Après de premiers incidents entre réfugiés en marge d’une distribution alimentaire en début de soirée devant le centre du boulevard Ney, une rixe impliquant plus d’une cinquantaine de migrants, Afghans d’un côté et Soudanais de l’autre, éclate vers 23 heures.
Les migrants des différentes communautés, dont certains armés de bâtons ou de barres de fer, se sont battus sur la voie publique.
Une centaine de réfugiés auraient profité de la confusion pour escalader les grilles du site et pour s’introduire dans la halle d’hébergement.
Malgré l’intervention d’importants effectifs policiers, le calme n’a été rétabli que plusieurs heures après.
Une vingtaine de migrants ont été blessés « légèrement » et un jeune homme frappé à coups de bâton voit son pronostic vital engagé.
– Lundi 10 avril, camp de migrants de Grande-Synthe, près de Dunkerque : après une rixe entre Afghans et Kurdes, qui fait dans l’après-midi six blessés à l’arme blanche, un violent incendie ravage l’essentiel des 300 chalets.

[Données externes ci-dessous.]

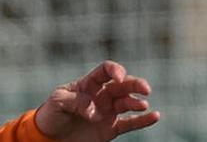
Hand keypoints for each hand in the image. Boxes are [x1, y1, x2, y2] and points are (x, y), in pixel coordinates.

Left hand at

Vers minuit, le camp dit de La Linière, voulu par le maire écologiste de la commune Damien Carême, est réduit en cendres.
Il sera impossible de remettre des cabanons à la place de ceux qui existaient auparavant, a déclaré à la presse le préfet du Nord, accouru sur place depuis Lille.
Cet ensemble comptait 1.500 migrants.
Ce camp, réputé pour être tenu par des passeurs kurdes irakiens, avait été le théâtre de plusieurs incidents sérieux ces derniers mois, nécessitant chaque fois le déplacement de la police.